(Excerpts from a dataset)
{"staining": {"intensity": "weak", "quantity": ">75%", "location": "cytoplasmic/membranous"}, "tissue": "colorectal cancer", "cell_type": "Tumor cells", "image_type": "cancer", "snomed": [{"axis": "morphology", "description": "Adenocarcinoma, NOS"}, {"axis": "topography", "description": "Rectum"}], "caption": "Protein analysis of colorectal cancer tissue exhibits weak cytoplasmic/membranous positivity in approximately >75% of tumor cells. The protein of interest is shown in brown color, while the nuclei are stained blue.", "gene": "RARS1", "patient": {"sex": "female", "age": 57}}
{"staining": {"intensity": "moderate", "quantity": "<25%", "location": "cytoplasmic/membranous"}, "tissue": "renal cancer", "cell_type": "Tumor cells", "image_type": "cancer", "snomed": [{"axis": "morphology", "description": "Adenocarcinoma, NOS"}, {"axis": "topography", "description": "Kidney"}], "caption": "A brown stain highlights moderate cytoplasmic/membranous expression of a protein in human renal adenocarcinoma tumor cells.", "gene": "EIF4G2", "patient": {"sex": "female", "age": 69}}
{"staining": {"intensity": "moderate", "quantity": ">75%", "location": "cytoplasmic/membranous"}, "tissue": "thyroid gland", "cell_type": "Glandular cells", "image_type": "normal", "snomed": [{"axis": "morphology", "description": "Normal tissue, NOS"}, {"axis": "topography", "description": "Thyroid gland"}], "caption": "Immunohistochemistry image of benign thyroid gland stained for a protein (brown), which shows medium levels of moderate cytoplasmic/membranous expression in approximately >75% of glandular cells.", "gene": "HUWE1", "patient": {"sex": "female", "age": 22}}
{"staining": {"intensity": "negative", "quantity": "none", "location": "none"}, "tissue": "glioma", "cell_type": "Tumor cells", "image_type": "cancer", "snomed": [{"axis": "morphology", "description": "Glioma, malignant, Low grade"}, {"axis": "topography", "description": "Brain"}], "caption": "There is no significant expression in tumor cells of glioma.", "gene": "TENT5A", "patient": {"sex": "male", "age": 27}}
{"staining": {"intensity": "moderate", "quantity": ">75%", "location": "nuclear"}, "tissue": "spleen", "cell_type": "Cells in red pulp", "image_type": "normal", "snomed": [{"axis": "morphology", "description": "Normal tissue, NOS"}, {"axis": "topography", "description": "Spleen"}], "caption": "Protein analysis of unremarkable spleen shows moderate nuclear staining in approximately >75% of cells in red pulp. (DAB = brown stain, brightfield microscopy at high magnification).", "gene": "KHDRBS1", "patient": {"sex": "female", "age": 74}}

[Exercise]
Repeat the data verbatim.

[Written solution]
{"staining": {"intensity": "weak", "quantity": ">75%", "location": "cytoplasmic/membranous"}, "tissue": "colorectal cancer", "cell_type": "Tumor cells", "image_type": "cancer", "snomed": [{"axis": "morphology", "description": "Adenocarcinoma, NOS"}, {"axis": "topography", "description": "Rectum"}], "caption": "Protein analysis of colorectal cancer tissue exhibits weak cytoplasmic/membranous positivity in approximately >75% of tumor cells. The protein of interest is shown in brown color, while the nuclei are stained blue.", "gene": "RARS1", "patient": {"sex": "female", "age": 57}}
{"staining": {"intensity": "moderate", "quantity": "<25%", "location": "cytoplasmic/membranous"}, "tissue": "renal cancer", "cell_type": "Tumor cells", "image_type": "cancer", "snomed": [{"axis": "morphology", "description": "Adenocarcinoma, NOS"}, {"axis": "topography", "description": "Kidney"}], "caption": "A brown stain highlights moderate cytoplasmic/membranous expression of a protein in human renal adenocarcinoma tumor cells.", "gene": "EIF4G2", "patient": {"sex": "female", "age": 69}}
{"staining": {"intensity": "moderate", "quantity": ">75%", "location": "cytoplasmic/membranous"}, "tissue": "thyroid gland", "cell_type": "Glandular cells", "image_type": "normal", "snomed": [{"axis": "morphology", "description": "Normal tissue, NOS"}, {"axis": "topography", "description": "Thyroid gland"}], "caption": "Immunohistochemistry image of benign thyroid gland stained for a protein (brown), which shows medium levels of moderate cytoplasmic/membranous expression in approximately >75% of glandular cells.", "gene": "HUWE1", "patient": {"sex": "female", "age": 22}}
{"staining": {"intensity": "negative", "quantity": "none", "location": "none"}, "tissue": "glioma", "cell_type": "Tumor cells", "image_type": "cancer", "snomed": [{"axis": "morphology", "description": "Glioma, malignant, Low grade"}, {"axis": "topography", "description": "Brain"}], "caption": "There is no significant expression in tumor cells of glioma.", "gene": "TENT5A", "patient": {"sex": "male", "age": 27}}
{"staining": {"intensity": "moderate", "quantity": ">75%", "location": "nuclear"}, "tissue": "spleen", "cell_type": "Cells in red pulp", "image_type": "normal", "snomed": [{"axis": "morphology", "description": "Normal tissue, NOS"}, {"axis": "topography", "description": "Spleen"}], "caption": "Protein analysis of unremarkable spleen shows moderate nuclear staining in approximately >75% of cells in red pulp. (DAB = brown stain, brightfield microscopy at high magnification).", "gene": "KHDRBS1", "patient": {"sex": "female", "age": 74}}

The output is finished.